XuGW-Kevin / DrM

DrM, a visual RL algorithm, minimizes the dormant ratio to guide exploration-exploitation trade-offs, achieving significant improvements in sample efficiency and asymptotic performance across diverse domains.
MIT License
53 stars 8 forks source link

DrM 在 Metaworld 环境下的性能问题 #2

Closed jzndd closed 3 months ago

jzndd commented 4 months ago

尊敬的作者: 您好!在复现 DrM 的过程中,我们发现了其在 DMC-hard 环境下的惊人表现;但是,我们发现在许多 Metaworld 环境下性能似乎表现不佳,表现在训练至 2m 步时其训练成成率仍然只有 2/10左右,这种现象出现在 stick-pull-v2, pick-place-wall-v2, hammer-v2 , 特别地,其在 disassemble-v2 下表现尤为不佳,训练 2m 之后成功率仍然只有 0/10 . 上述提到的每一个问题我都做了 5 个 seed 以确保问题的可复现性, 并且参数都使用了您所提供的默认参数,想请教这种性能不佳的情况在您实际运行的过程中是否有出现过? 祝好! image

cheryyunl commented 4 months ago

Thank you for your problem report. Could you tell me your mujoco, mujoco_py, gym, and MetaWorld version? Also, the camera view used in MetaWorld is very important in visual RL. Could you check your camera view and MetaWorld settings?
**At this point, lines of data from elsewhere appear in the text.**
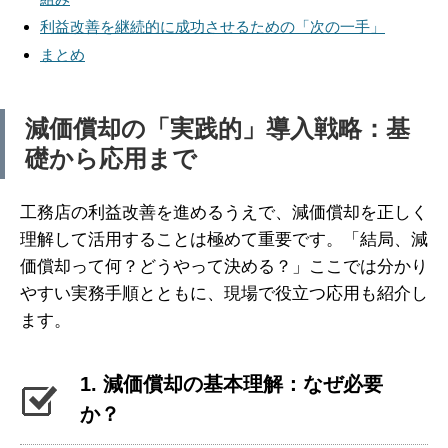
利益改善を継続的に成功させるための「次の一手」
まとめ
減価償却の「実践的」導入戦略：基
礎から応用まで
工務店の利益改善を進めるうえで、減価償却を正しく
理解して活用することは極めて重要です。「結局、減
価償却って何？どうやって決める？」ここでは分かり
やすい実務手順とともに、現場で役立つ応用も紹介し
ます。
1. 減価償却の基本理解：なぜ必要
か？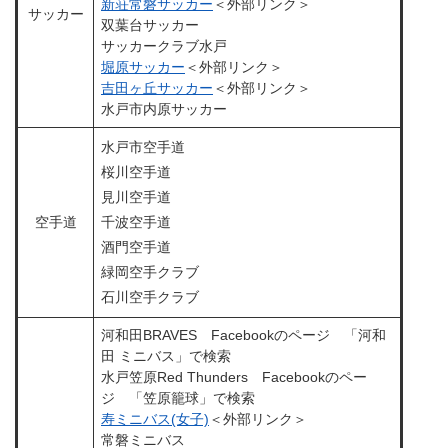
新荘常磐サッカー
＜外部リンク＞
サッカー
双葉台サッカー
サッカークラブ水戸
堀原サッカー
＜外部リンク＞
吉田ヶ丘サッカー
＜外部リンク＞
水戸市内原サッカー
水戸市空手道
桜川空手道
見川空手道
空手道
千波空手道
酒門空手道
緑岡空手クラブ
石川空手クラブ
河和田BRAVES Facebookのページ 「河和
田 ミニバス」で検索
水戸笠原Red Thunders Facebookのペー
ジ 「笠原籠球」で検索
寿ミニバス(女子)
＜外部リンク＞
常磐ミニバス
For disassemble environment, we have provided DrM visualization in our website.

Thank you again for the valuable suggestions. We will also check the problem reported again with our repo. If possible, we will also release our policy checkpoints trained by DrM in two weeks.

jzndd commented 4 months ago

Thank you very much for your prompt response to my problem report. I have reviewed and can confirm the versions of my environment as follows: MuJoCo: 3.1.5 mujoco-py: 2.1.2.14 MetaWorld: 0.0.0 (Located at /data/jzn/workspace/DrM/Metaworld) Camera View: "corner2" All of my settings follows the instruction in readme.md, and i never modify any code in the repo. Futhermore, if possible, I would like to kindly request if you could share your raw training curves, including success rate recordings. Best regards.

cheryyunl commented 4 months ago

Good. We found that in the last version, the version conflict happens when following our Readme to build MetaWorld environment. Now we are testing if all configs are right.

cheryyunl commented 3 months ago

Hi we have completed our test. The metaworld environment needs action normalization wrapper and the layernorm. We will update our code today. 1716785014625

cheryyunl commented 3 months ago

fix the bug in metaworld wrapper. Now all the implementations are correct.